プロローグ 笑顔は望まない
高校三年生の俺──秋風翔哉は、たった今ちょっとした人生の岐路に直面していた。
目の前には、少し古びたプール。そして、そんな人気のない場所で1人座っている少女を見つけた。短く切り揃えられた髪は水で濡れて頬に張り付いている。ここからは彼女の顔は見えないが、それでも泣いているように見える。
俺は、プールサイドに座っているその人物にとりあえず話し掛けるだけでもしてみようと開かれた扉をくぐってプールを一望する。
5レーンまで分割された水面には、長く使われていない汚れが浮いている。
ちなみに、今は9月で少し風が肌寒くなってきた季節だ。そんな季節にプールに入る事などないし、さらに部活も廃止された為使われていない。
そんな薄汚れた水に入ったのか、彼女の姿は全身水で汚れていて、顔を抱き寄せた膝の間に埋めていて、顔が見えない。それでも微かに揺れる背中は嗚咽を漏らしているように見えて心苦しい。
彼女は自殺志願者か、それともいじめか、とにかく、聞いてみないことには分からない。そう考えた俺は彼女に近付く。
彼女が放つ哀愁のオーラはどことなく話し掛ける事を躊躇させる。なんと言うか、そう。1人にして欲しいと言っているような。
「ねえ、君。どうしたの?」
「──ぐすっ」
「………風邪、ひくぞ?」
俺の呼び掛けに無反応の彼女。少しずつだが、俺に切なさと羞恥心が訪れてくる。──だが、そんなモノはどうでも良かった。羞恥も、痛みも、今の彼女は沢山持っているから。彼女も、俺も欲しない。
俺は、彼女の隣座って横をちらりと見る。
相変わらず顔を埋めたままの彼女は、時々嗚咽に肩を震わせながら、それでもゆっくりと落ち着いてきて、瞳だけを覗かせた。
その瞳は蒼く、青空のように透き通っていた。
思わず俺は見とれてしまう。視線と視線が交差して数秒間、俺はようやく我に帰って目を逸らした。
「ええっと、とりあえず名前は?」
「…………………………青依呂奏谷」
ボソッと、それでもと透き通るように聞こえた鈴のようなか弱い声は、俺にハッキリと伝わり、心が歓喜する。
「奏谷か……いい名前だな。ちなみに俺は翔哉。よろしく」
「──仲良くする気はない」
勢いのままに思わず握手まで求めてしまった俺を冷徹に断った奏谷はいつの間にか顔を完璧に見せていた。
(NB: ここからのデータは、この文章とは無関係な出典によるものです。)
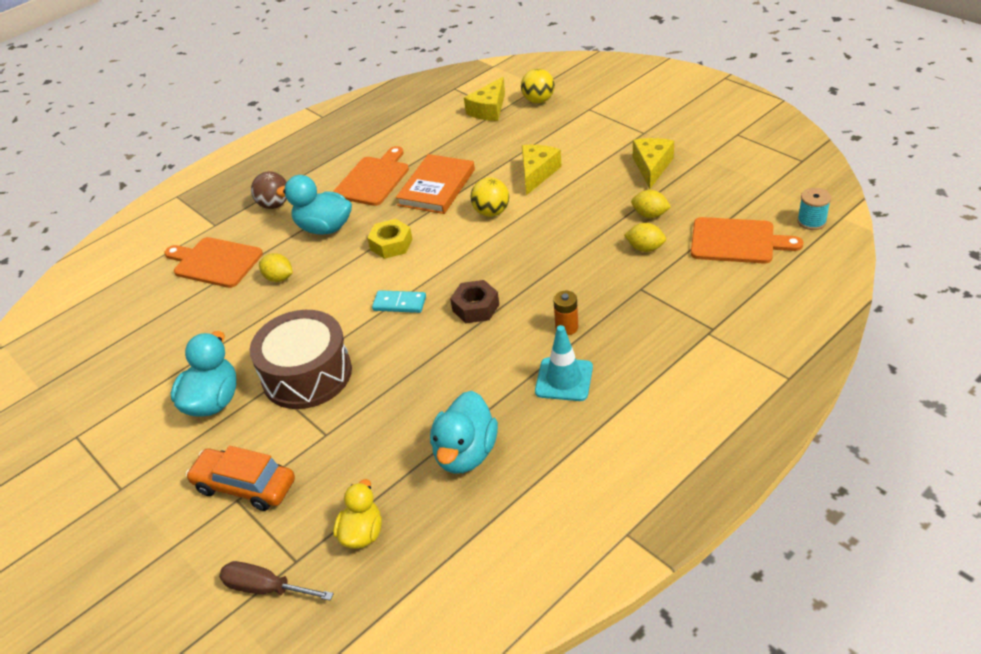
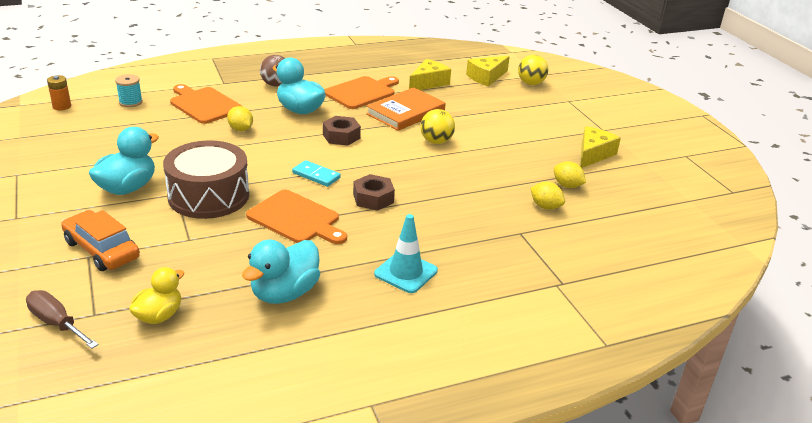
camera: 15 degrees right, 10 degrees down
yellow nut [367,219,413,259] -> brown nut [323,116,361,146]
yellow cheese [522,145,562,195] -> yellow cheese moved to [409,59,451,90]
orange battery [553,291,578,335] -> orange battery moved to [47,75,71,110]
orange cutting board [691,217,804,264] -> orange cutting board moved to [246,190,347,244]
turquoise spool [797,188,831,230] -> turquoise spool moved to [115,74,143,107]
端正で整った顔立ちは、美しいと言うより可愛い。クラスでそこそこの人気は得ているだろう。──普通であれば、だが。
「こんな所で何やってた?服もびしょびしょだし……」
「あなたには関係ない」
至って素っ気ない奏谷に、俺は微苦笑を漏らす。こういう人はめんどくさいのだ。このまま逃げてしまいたい程めんどくさい。
だがこの時の俺はめげずに何度でも声を掛ける。何故そうしたかは、分からなくもない。昔の俺に重ねたのだろう。
「いじめか?それとも、自殺?」
「どっちも。今回は、後者」
流石に根負けした様子の奏谷はようやく渋々と話し始める。
普段は、いじめによってこうしたプールに突き落とされるなどという事がごく稀にあるらしいが、今回は自殺。だが、いくら潜って死のう死のうと考えても、人間は呼吸を求める。そして、水面から顔を出して、泣いて、余計に呼吸が必要になって──。
嗚咽とは、残酷だ。いくら苦しく、辛くて泣いたとしても、嗚咽によって呼吸が余計に吸われていく。いくら死のうとしても、呼吸が増えていく。
と、そんな事より今は彼女の事だ。
「──どうして、死にたい?」
「……私は、笑えないの。無笑病、笑えない病気だって。死ぬなんて辛い酷いことにはならないけど、それでも笑う事が出来ないって」
そう告げた奏谷は、笑おうとしたのか、口角が少し緩んだ気がするが、笑ったとは決して言えない。
無笑病、聞いたことがない病名だ。症状も、初めて聞いた。まだまだ知らない病気もあるんだな。
「──ねぇ、お願いがあるの」
「お願い?」
「うん」
唐突に切り出された話に、俺は一瞬戸惑った。だが、それを奏谷は気にも止めず口を開く。
「私が、卒業するまでに私を笑わせて。それまで、付き合ってあげる」
そう申し出た奏谷は、真面目な顔で、自然と背筋が伸びるような声で、それでも俺は奏谷の言葉に情けない声を出すことを止めることは出来なかった。